Concernant les sanctions prises par l’Union Européenne (UE) contre le
Burundi, deux présidents est-africains ont exprimé leur courroux. Ils
s’agit des présidents Yoweri Museveni (Ouganda) et John
Magufuli
(Tanzanie). Ces deux hommes d’Etat ne sont pas allés du dos de la
cuillère pour critiquer de façon ouverte, l’UE.
Samedi dernier à Dar es Salaam, la capitale tanzanienne, ils ont
lancé un appel en faveur de la levée des sanctions de l’Union européenne
contre le Burundi. C’était au cours d’un sommet régional de la
Communauté est-africaine (EAC).
Selon John Magufuli, président de la Tanzanie, il faut que l’Europe
se concentre sur ses propres problèmes. “Ils (les Européens) prennent
des sanctions contre le Burundi quand ils sont également confrontés à
des difficultés chez eux comme le Brexit”, a laissé entendre monsieur
Magufuli.
Cette position de fermeté, est celle qu’exprime son homologue Ougandais, Yoweri Museveni, également président de l’EAC.

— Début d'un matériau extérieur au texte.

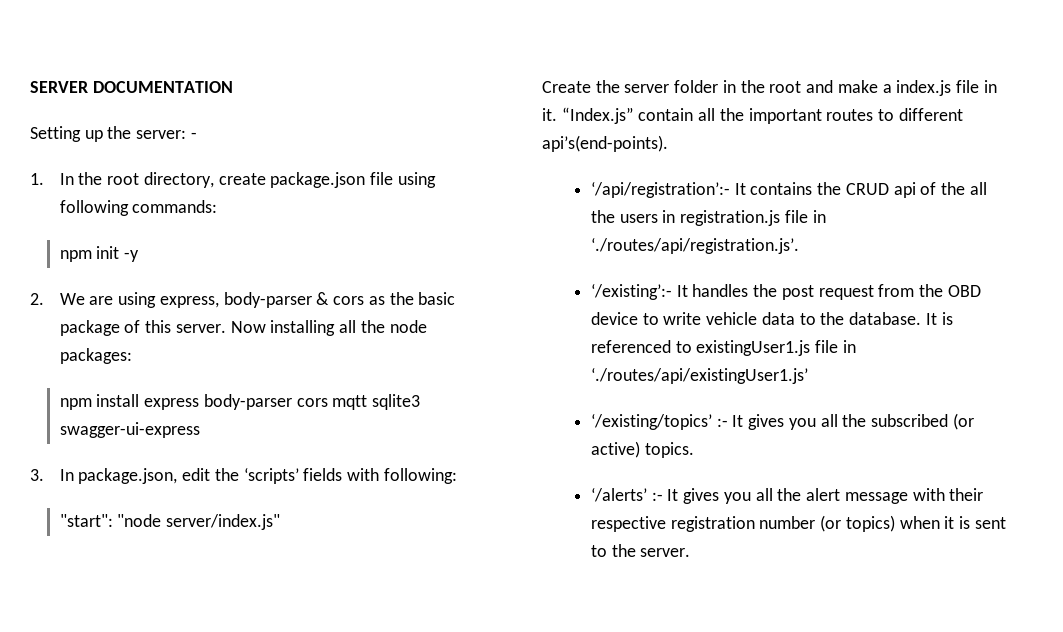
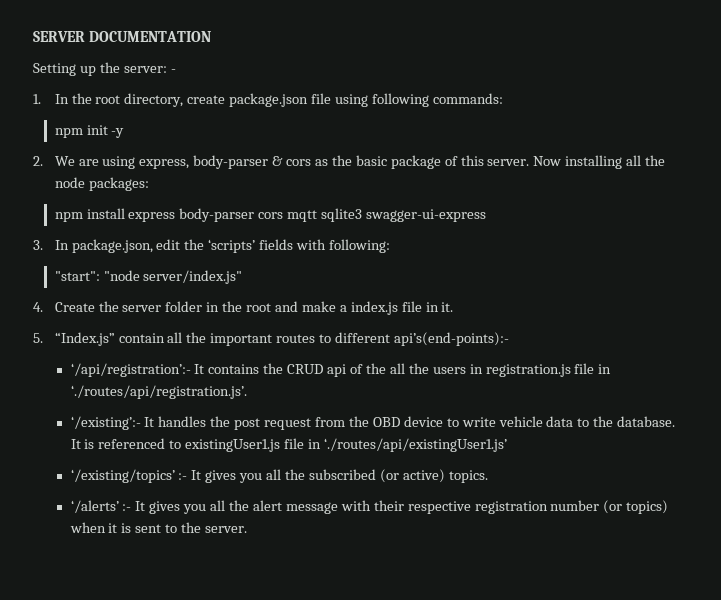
(281, 522) none -> [33,302,43,312] 4.
(557, 114) none -> [33,333,43,343] // 5.
[542,135,668,152] api’s(end-points). -> [393,332,509,346] api’s(end-points):-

“C’est notre problème. Nous ne voulons pas que l’Union européenne
prenne des mesures contre un Etat membre sans discussions avec nous”, a
déclaré M. Museveni, principal médiateur dans la crise politique
burundaise.

Mais contre toute attente, ces réactions des deux présidents sont
loin de tomber dans de bonnes oreilles. Car, l’appel a aussitôt été
rejeté par un diplomate européen.
L’ambassadeur de l’UE en Tanzanie et auprès de l’EAC, Roeland van de
Geer, a insisté sur le fait que “les sanctions resteront en place tant
que la situation ne changera pas”.
Depuis plusieurs mois, le Burundi traverse une grave crise politique
émaillée de violences, suite à la candidature en avril 2015 du président
Pierre Nkurunziza pour un troisième mandat, jugé controversé, et sa
réélection en juillet de la même année.
Les violences ont déjà fait de 500 à 2.000 morts, selon les sources
Onusiennes et des ONG. Des centaines de cas de disparitions forcées et
de tortures ont poussé à l’exil plus de 400.000 Burundais.